Der Hodscha antwortete: »Kauf ihn nur ruhig; der Schwanz ist nicht weit.«
DEr Hodscha kam von einem langen Ritte zurück; sein Esel, der arg durstig geworden war, bemerkte ganz in seiner Nähe eine Pfütze, deren Ränder aber sehr steil abfielen. Kaum hatte er das Wasser gesehn, so sprengte er darauf zu; und er war schon daran, sich hinunterzustürzen, als die Frösche, die dort hausten, zu quaken begannen. Erschreckt wich der Esel zurück.
Der Hodscha lief hin, packte ihn und schrie: »Schönen Dank, meine lieben Sumpfvögel; da habt ihr auch etwas, um euch Kuchen zu kaufen.« Und er warf ihnen ein Dreiparastück ins Wasser.
ZU der Zeit des Hodschas Nasreddin-Effendi erstanden drei Mönche, ausgezeichnet in jeder Wissenschaft, und die reisten durch die Welt. Auf dieser Wanderschaft kamen sie auch in das Land des Sultans Alaeddin, und der lud sie ein, den Glauben anzunehmen. Sie sagten: »Wir haben jeder eine Frage; wenn uns die beantwortet werden, so wollen wir euerm Glauben beitreten.« Und darauf einigte man sich.
Sultan Alaeddin versammelte seine Gelehrten und Weisen; aber keiner von ihnen war imstande, eine Antwort zu geben. Voll Zorn sagte Sultan Alaeddin: »So gibt es denn in meinem Lande keinen Weisen oder Gelehrten, der ihnen antworten könnte!«; und er war sehr bekümmert.

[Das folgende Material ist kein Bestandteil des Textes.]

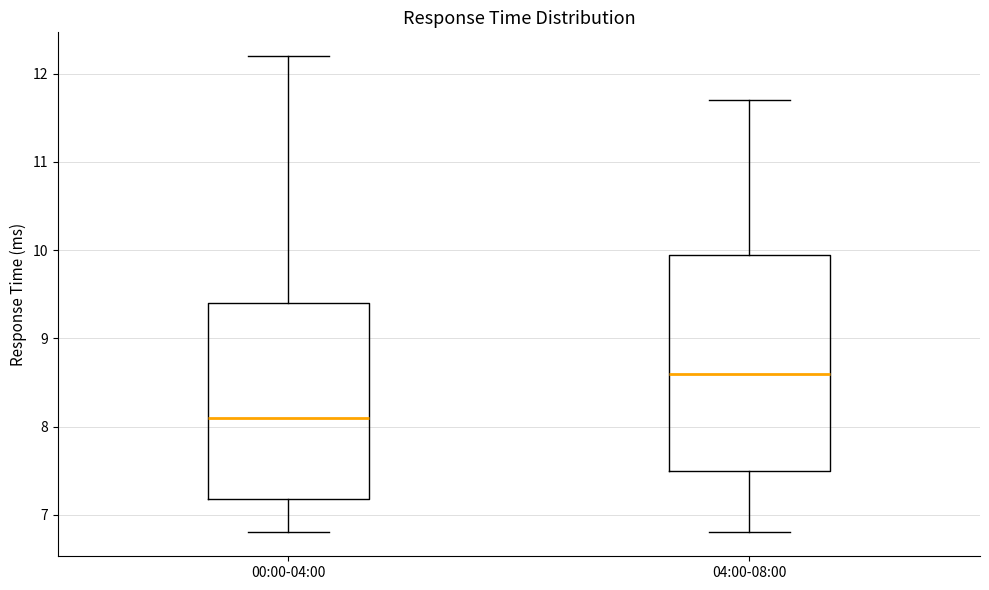

Reading left to right, transcribe this box plot: for each box, give where its median line is, the range the box spans, and where its two whiskers end, as read against the y-axis. The values are not printed on the chart, so give them approximately, as read against the axis.

00:00-04:00: median 8.1, box 7.2 to 9.4, whiskers 6.8 to 12.2
04:00-08:00: median 8.6, box 7.5 to 10.0, whiskers 6.8 to 11.7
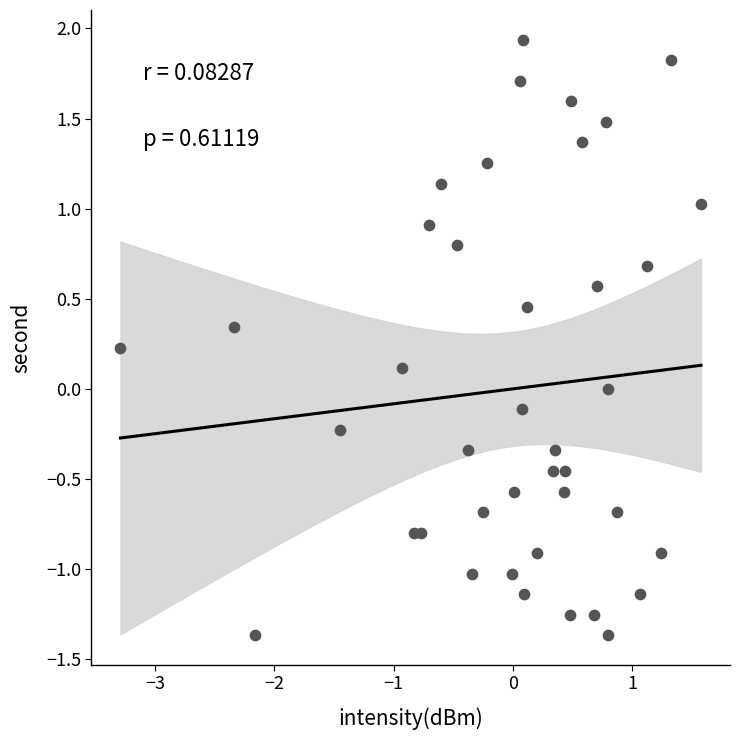

What is the range of Y values (max minus min)?

3.3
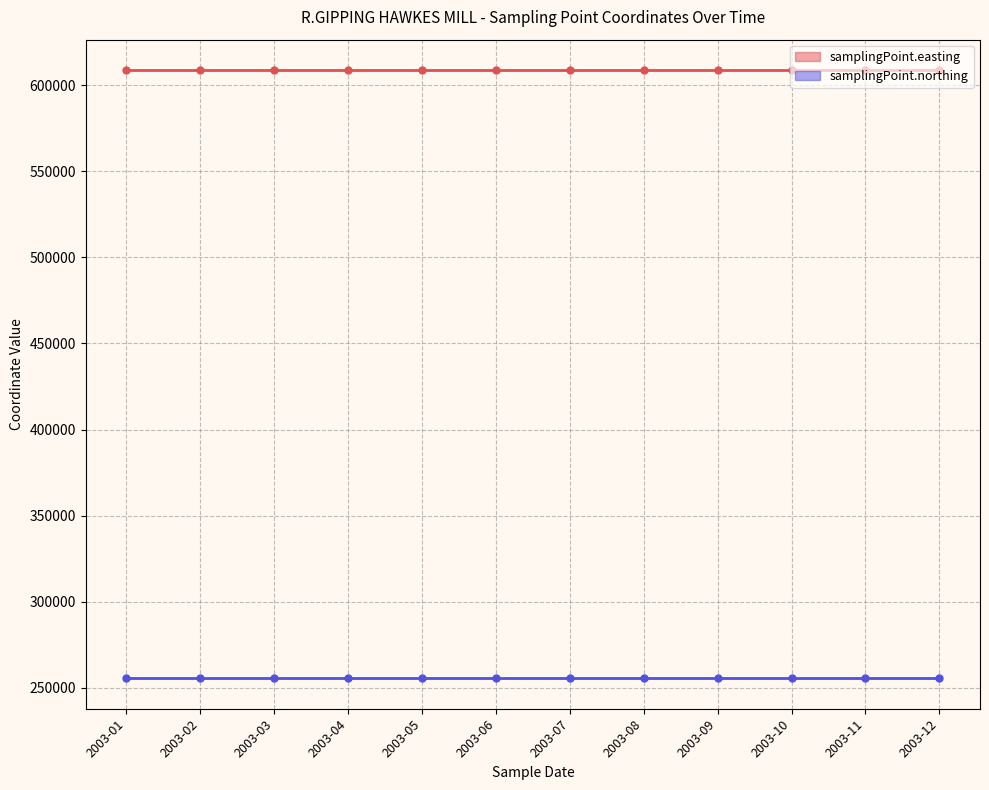

Which category has the lowest value in the samplingPoint.easting line series?

2003-01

Da sagte einer: »Diese Fragen kann niemand sonst beantworten, als der Hodscha Nasreddin-Effendi; der kann es vielleicht.«
Alsbald befahl der König, zu Nasreddin-Effendi einen Tataren zu schicken. Der beeilte sich, zu dem Hodscha zu gelangen, und meldete ihm den Befehl des Padischahs; augenblicklich sattelte Nasreddin seinen Esel, nahm seinen Stock als Stütze, stieg auf den Esel, sagte dem Tataren: »Reite vor mir«, und eilte geradewegs zum Serail Sultan Alaeddins.